Grilled Porterhouse Steak With Paprika-Parmesan Butter

Description

"**Needs to Marinate** I was excited to find this recipe online. In my younger days I worked at a restaurant that served a delicious parmesan butter with all of it's steaks. This is so close to that very recipe.
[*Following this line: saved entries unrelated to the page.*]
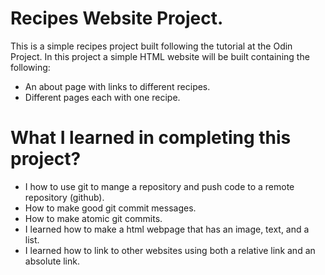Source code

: # Recipes Website Project.

This is a simple recipes project built following the tutorial at the Odin Project.
In this project a simple HTML website will be built containing the following:

- An about page with links to different recipes.
- Different pages each with one recipe.

# What I learned in completing this project?

- I how to use git to mange a repository and push code to a remote repository (github).
- How to make good git commit messages.
- How to make atomic git commits.
- I learned how to make a html webpage that has an image, text, and a list.
- I learned how to link to other websites using both a relative link and an absolute link.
Try the Paprika-Parmesan Butter with all of your favorites steaks."

Ingredients

  • 1 (2 3/4 lb) porterhouse steaks, 2-3/4 to 3 inch thick
  • 1⁄4 cup olive oil
  • 7 large garlic cloves, minced
  • 1 tablespoon fresh thyme, chopped
  • 1 tablespoon salt
  • 2 teaspoons ground black pepper
  • 1 teaspoon fresh rosemary, chopped
  • 3 tablespoons butter, room temperature
  • 2 teaspoons grated parmesan cheese
  • 1 teaspoon paprika
  • 1⁄2 teaspoon Dijon mustard
  • 1⁄2 teaspoon Worcestershire sauce
  • 1⁄4 teaspoon ground black pepper
  • 1⁄4 teaspoon hot pepper sauce

Directions

  1. Mix all Paprika-Parmesan Butter ingredients in small bowl until blended.(Can be made 2 days ahead.) Use at room temperature.
  2. Place steak in glass baking dish.
  3. Whisk oil and next 5 ingredients in small bowl to blend. Pour half of marinade over steak. Turn steak over; pour remaining marinade over steak. Cover and chill at least 2 hours and up to 1 day, turning occasionally.
  4. Prepare grill, (medium heat).
  5. Remove steak from marinade; shake off excess.
  6. Place steak on grill; cover grill.
  7. Grill steak to desired doneness,(until instant-read thermometer inserted into center of steak registers 115 F to 120 F for rare,about 15 minutes per side,or 125 F to 130 F for medium-rare, about 18 minutes per side),occasionally moving steak to cooler part of rack if cooking too quickly.
  8. Transfer steak to platter; cover to keep warm. Let stand 5 minutes.
  9. Using sharp knife, cut meat away from bone. Cut each meat section into 1/3-inch-thick slices.
  10. Spread Paprika-Parmesan Butter over top of slices and serve.